→ **Task**
Reproduce every one of the lines below word for word, leaving out the pictures.

→ **Dataset entries**
▬▬▬▬▬▬

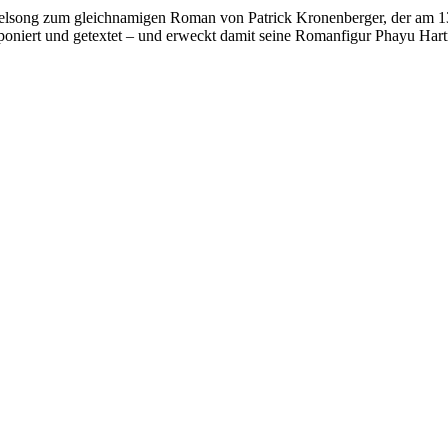
Titelsong zum gleichnamigen Roman von Patrick Kronenberger, der am 1
poniert und getextet – und erweckt damit seine Romanfigur Phayu Har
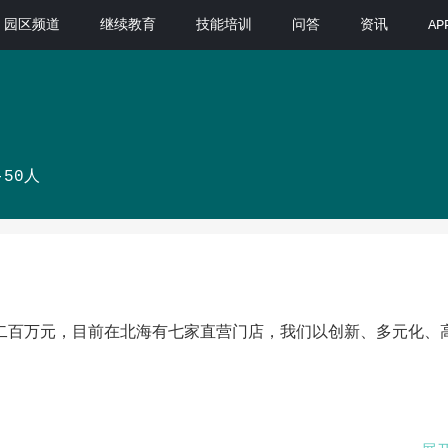
园区频道
继续教育
技能培训
问答
资讯
A
-50人
达二百万元，目前在北海有七家直营门店，我们以创新、多元化、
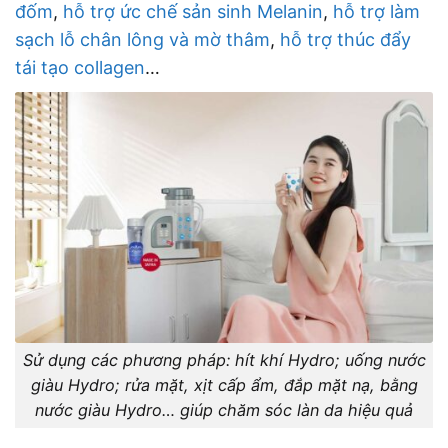
đốm
,
hỗ trợ ức chế sản sinh Melanin
,
hỗ trợ làm
sạch lỗ chân lông và mờ thâm
,
hỗ trợ thúc đẩy
tái tạo collagen
…
Sử dụng các phương pháp: hít khí Hydro; uống nước
giàu Hydro; rửa mặt, xịt cấp ẩm, đắp mặt nạ, bằng
nước giàu Hydro… giúp chăm sóc làn da hiệu quả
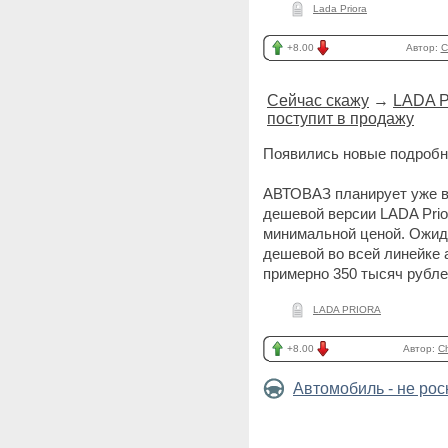
Lada Priora
+8.00
Автор:
C
Сейчас скажу
→
LADA P
поступит в продажу
Появились новые подробн
АВТОВАЗ планирует уже в 
дешевой версии LADA Prio
минимальной ценой. Ожида
дешевой во всей линейке 
примерно 350 тысяч рубл
LADA PRIORA
+8.00
Автор:
C
Автомобиль - не ро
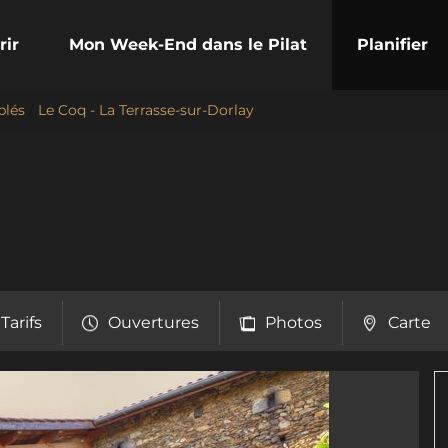
rir
Mon Week-End dans le Pilat
Planifier
blés
/
Le Coq - La Terrasse-sur-Dorlay
Tarifs
Ouvertures
Photos
Carte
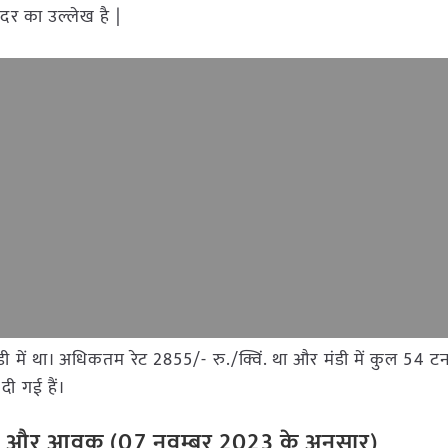
दर का उल्लेख है |
र मंडी में था। अधिकतम रेट 2855/- रु./क्विं. था और मंडी में कुल 5
दी गई हैं।
रेट और आवक (07 नवम्बर 2023 के अनुसार)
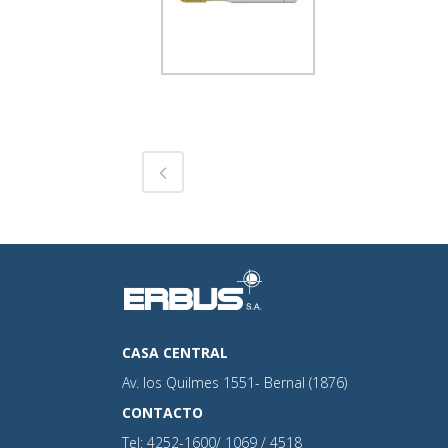
CASA CENTRAL
Av. los Quilmes 1551- Bernal (1876)
CONTACTO
Tel: 4252-1600/ 1069 / 4518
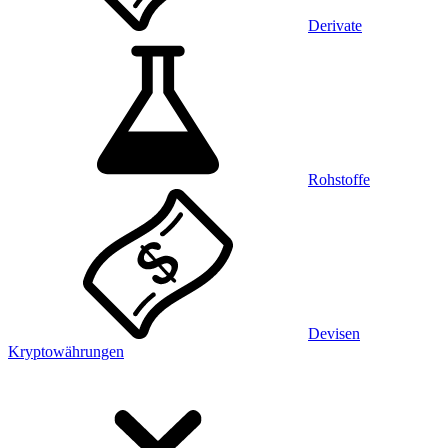
Derivate
Rohstoffe
Devisen
Kryptowährungen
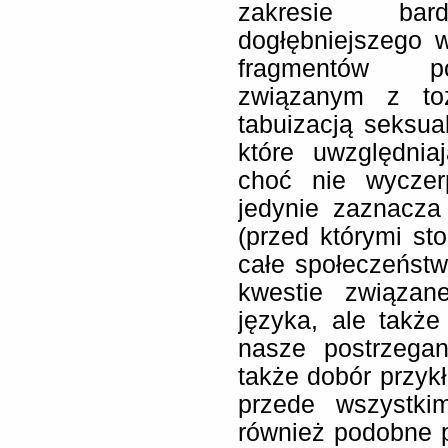
zakresie bar
dogłębniejszego 
fragmentów po
związanym z toż
tabuizacją seksu
które uwzględnia
choć nie wyczerp
jedynie zaznacza
(przed którymi sto
całe społeczeństwo
kwestie związan
języka, ale takż
nasze postrzegani
także dobór przyk
przede wszystki
również podobne 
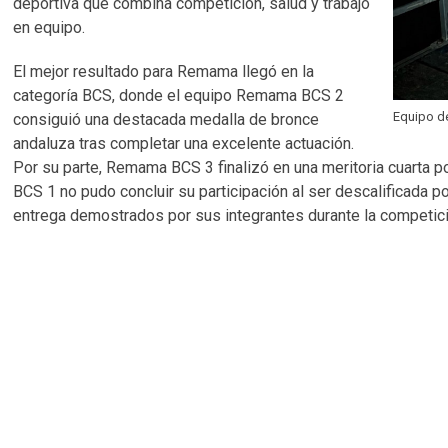
deportiva que combina competición, salud y trabajo
en equipo.
El mejor resultado para Remama llegó en la
categoría BCS, donde el equipo Remama BCS 2
Equipo d
consiguió una destacada medalla de bronce
andaluza tras completar una excelente actuación.
Por su parte, Remama BCS 3 finalizó en una meritoria cuarta
BCS 1 no pudo concluir su participación al ser descalificada p
entrega demostrados por sus integrantes durante la competici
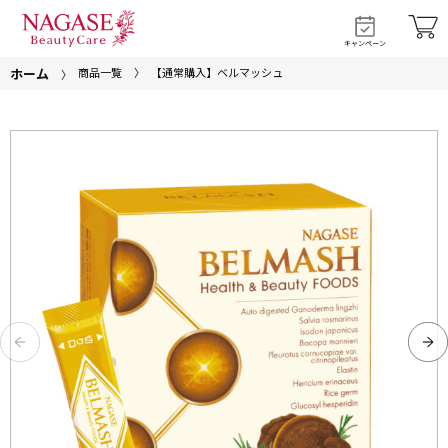
キャンペーン
ホーム
商品一覧
【通常購入】ベルマッシュ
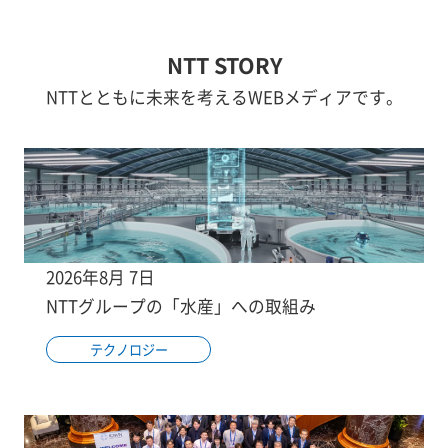
NTT STORY
NTTとともに未来を考えるWEBメディアです。
2026年8月 7日
NTTグループの「水産」への取組み
テクノロジー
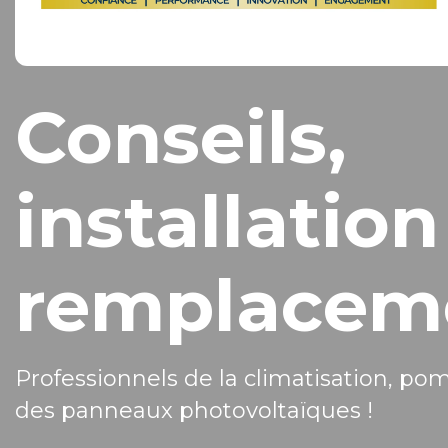
Conseils,
installation
remplacem
Professionnels de la climatisation, po
des panneaux photovoltaïques !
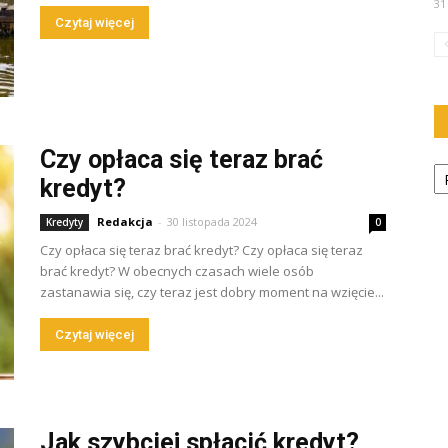
31
Czytaj więcej
Czy opłaca się teraz brać
Ka
kredyt?
Redakcja
-
30 listopada 2024
Kredyty
0
Czy opłaca się teraz brać kredyt? Czy opłaca się teraz
brać kredyt? W obecnych czasach wiele osób
zastanawia się, czy teraz jest dobry moment na wzięcie...
Czytaj więcej
Jak szybciej spłacić kredyt?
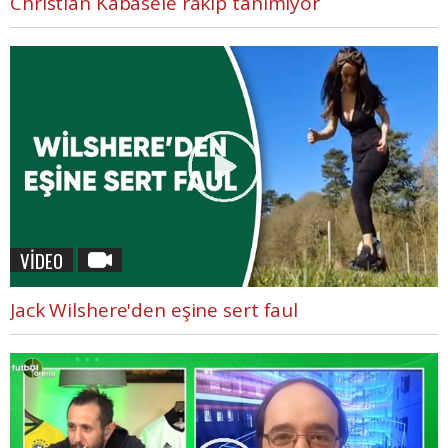
Christian Kabasele rakip tanımıyor
VİDEO
Jack Wilshere'den eşine sert faul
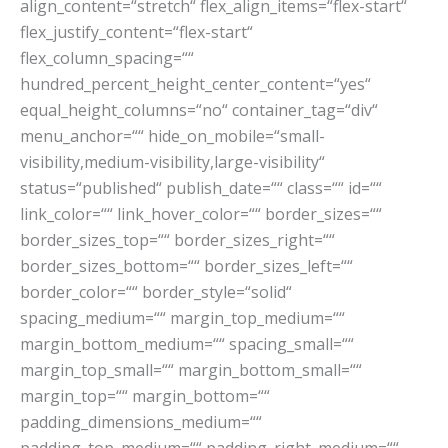
align_content=“stretch“ flex_align_items=“flex-start“
flex_justify_content=“flex-start“
flex_column_spacing=““
hundred_percent_height_center_content=“yes“
equal_height_columns=“no“ container_tag=“div“
menu_anchor=““ hide_on_mobile=“small-
visibility,medium-visibility,large-visibility“
status=“published“ publish_date=““ class=““ id=““
link_color=““ link_hover_color=““ border_sizes=““
border_sizes_top=““ border_sizes_right=““
border_sizes_bottom=““ border_sizes_left=““
border_color=““ border_style=“solid“
spacing_medium=““ margin_top_medium=““
margin_bottom_medium=““ spacing_small=““
margin_top_small=““ margin_bottom_small=““
margin_top=““ margin_bottom=““
padding_dimensions_medium=““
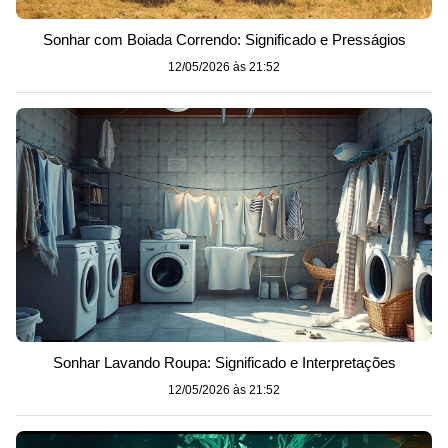
Sonhar com Boiada Correndo: Significado e Presságios
12/05/2026 às 21:52
Sonhar Lavando Roupa: Significado e Interpretações
12/05/2026 às 21:52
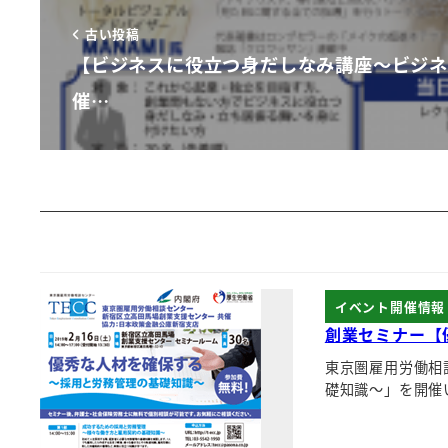
古い投稿
【ビジネスに役立つ身だしなみ講座～ビジ
催…
イベント開催情報
創業セミナー【
東京圏雇用労働相
礎知識～」を開催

▬▬▬▬▬▬

→ **Response box**
Titelsong zum gleichnamigen Roman von Patrick Kronenberger, der am 1
poniert und getextet – und erweckt damit seine Romanfigur Phayu Har
园区频道
继续教育
技能培训
问答
资讯
A
-50人
达二百万元，目前在北海有七家直营门店，我们以创新、多元化、
đốm
,
hỗ trợ ức chế sản sinh Melanin
,
hỗ trợ làm
sạch lỗ chân lông và mờ thâm
,
hỗ trợ thúc đẩy
tái tạo collagen
…
Sử dụng các phương pháp: hít khí Hydro; uống nước
giàu Hydro; rửa mặt, xịt cấp ẩm, đắp mặt nạ, bằng
nước giàu Hydro… giúp chăm sóc làn da hiệu quả
Lada Priora
+8.00
Автор:
C
Сейчас скажу
→
LADA P
поступит в продажу
Появились новые подробн
АВТОВАЗ планирует уже в 
дешевой версии LADA Prio
минимальной ценой. Ожида
дешевой во всей линейке 
примерно 350 тысяч рубл
LADA PRIORA
+8.00
Автор:
C
Автомобиль - не ро
rir
Mon Week-End dans le Pilat
Planifier
blés
/
Le Coq - La Terrasse-sur-Dorlay
Tarifs
Ouvertures
Photos
Carte
दर का उल्लेख है |
र मंडी में था। अधिकतम रेट 2855/- रु./क्विं. था और मंडी में कुल 5
दी गई हैं।
रेट और आवक (07 नवम्बर 2023 के अनुसार)
CASA CENTRAL
Av. los Quilmes 1551- Bernal (1876)
CONTACTO
Tel: 4252-1600/ 1069 / 4518
Derivate
Rohstoffe
Devisen
Kryptowährungen
zakresie bar
dogłębniejszego 
fragmentów po
związanym z toż
tabuizacją seksu
które uwzględnia
choć nie wyczerp
jedynie zaznacza
(przed którymi sto
całe społeczeństwo
kwestie związan
języka, ale takż
nasze postrzegani
także dobór przyk
przede wszystki
również podobne 
deportiva que combina competición, salud y trabajo
en equipo.
El mejor resultado para Remama llegó en la
categoría BCS, donde el equipo Remama BCS 2
Equipo d
consiguió una destacada medalla de bronce
andaluza tras completar una excelente actuación.
Por su parte, Remama BCS 3 finalizó en una meritoria cuarta
BCS 1 no pudo concluir su participación al ser descalificada p
entrega demostrados por sus integrantes durante la competici
キャンペーン
ホーム
商品一覧
【通常購入】ベルマッシュ
NTT STORY
NTTとともに未来を考えるWEBメディアです。
2026年8月 7日
NTTグループの「水産」への取組み
テクノロジー
Conseils,
installation
remplacem
Professionnels de la climatisation, po
des panneaux photovoltaïques !
31
Czytaj więcej
Czy opłaca się teraz brać
Ka
kredyt?
Redakcja
-
30 listopada 2024
Kredyty
0
Czy opłaca się teraz brać kredyt? Czy opłaca się teraz
brać kredyt? W obecnych czasach wiele osób
zastanawia się, czy teraz jest dobry moment na wzięcie...
Czytaj więcej
Jak szybciej spłacić kredyt?
Christian Kabasele rakip tanımıyor
VİDEO
Jack Wilshere'den eşine sert faul
align_content=“stretch“ flex_align_items=“flex-start“
flex_justify_content=“flex-start“
flex_column_spacing=““
hundred_percent_height_center_content=“yes“
equal_height_columns=“no“ container_tag=“div“
menu_anchor=““ hide_on_mobile=“small-
visibility,medium-visibility,large-visibility“
status=“published“ publish_date=““ class=““ id=““
link_color=““ link_hover_color=““ border_sizes=““
border_sizes_top=““ border_sizes_right=““
border_sizes_bottom=““ border_sizes_left=““
border_color=““ border_style=“solid“
spacing_medium=““ margin_top_medium=““
margin_bottom_medium=““ spacing_small=““
margin_top_small=““ margin_bottom_small=““
margin_top=““ margin_bottom=““
padding_dimensions_medium=““
Sonhar com Boiada Correndo: Significado e Presságios
12/05/2026 às 21:52
Sonhar Lavando Roupa: Significado e Interpretações
12/05/2026 às 21:52
古い投稿
【ビジネスに役立つ身だしなみ講座～ビジ
催…
イベント開催情報
創業セミナー【
東京圏雇用労働相
礎知識～」を開催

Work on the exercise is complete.